He is one of the most divisive men in education, notorious for making derogatory comments about teachers and for fierce clashes with unions.
Now the work of former Ofsted chief inspector Chris Woodhead has met with royal approval - he was knighted in this year's Queen's Birthday Honours.
Sir Chris, now chairman of independent schools group Cognita and professor of education at Buckingham University, controversially claimed in 1995 that there were 15,000 incompetent teachers.
He has since denounced Ofsted as an "irrelevance" and "a waste of public money". And two years ago Sir Chris revealed he had motor neurone disease, saying he would rather kill himself than die in agony from the illness.

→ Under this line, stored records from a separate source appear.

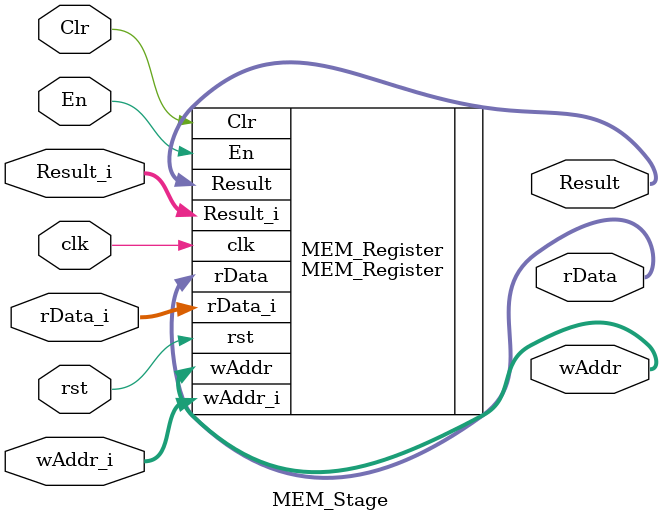
<source format=v>
module MEM_Stage (clk,rst,En,Clr,rData_i,Result_i,wAddr_i,rData,Result,wAddr);

	input clk, rst;
	input En, Clr;
	input[31:0] rData_i, Result_i;
	input[4:0] wAddr_i;

	output[31:0] rData, Result;
	output[4:0] wAddr;
		wire[31:0] rData;
		wire[31:0] Result;
		wire[4:0] wAddr;

	//MEM Register
	MEM_Register MEM_Register (
		.clk(clk),
		.rst(rst),
		.En(En),
		.Clr(Clr),
		.rData_i(rData_i),
		.Result_i(Result_i),
		.wAddr_i(wAddr_i),
		.rData(rData),
		.Result(Result),
		.wAddr(wAddr)
	);

endmodule

</source>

Education secretary Michael Gove said: "I would like to congratulate Sir Chris Woodhead on his thoroughly deserved knighthood. Sir Chris has worked tirelessly in the world of education for most of his life. He has played a critical role in driving school improvement under successive governments."
Alan Smithers, director of the Centre for Education and Employment Research at Buckingham University, said Sir Chris "richly deserved" the honour and praised his "razor-sharp mind".
"He led Ofsted through a critical formative period and delivered quite exacting cycles of inspection on time and to a high standard. This did lead him to say unpopular things which upset people, but it doesn't mean they weren't accurate," Professor Smithers said.
But John Bangs, the NUT's former head of education, said the knighthood could be seen to be for "services to the Tory party".
He added: "Before he took over at Ofsted he portrayed himself as being sympathetic to the views of teachers. He negotiated everything with unions and his relationships with them were cordial. When he became inspector things changed."
Mary Bousted, general secretary of teaching union the ATL, had a more pithy reaction. "We are very pleased about Bruce Forsyth," she said. The entertainer also picked up a knighthood from the Queen.
In total, 13 headteachers and 12 school and college principals were recommended for honours, as well as six school governors.
FROM 'DOCTOR' TO 'DAME'
Her new title of "Dame" has presented a problem for headteacher Reena Keeble's pupils.
The children at Cannon Lane First School in Harrow have just got used to calling Dame Reena "Dr Keeble" after she finished her doctorate. In a vote, they were split on whether they should continue calling her that, or "Dame Dr Keeble".
It is clear the pupils are proud of their headteacher, who was given the honour for services to education nationally and locally. Six-year-old Finley sent her a card that said: "We are all so very proud of you."
Dame Reena has been in charge of Cannon Lane First School for 18 years, and a local teacher for 29. "I'd like to think this is not about me, this honour is for my school," she said.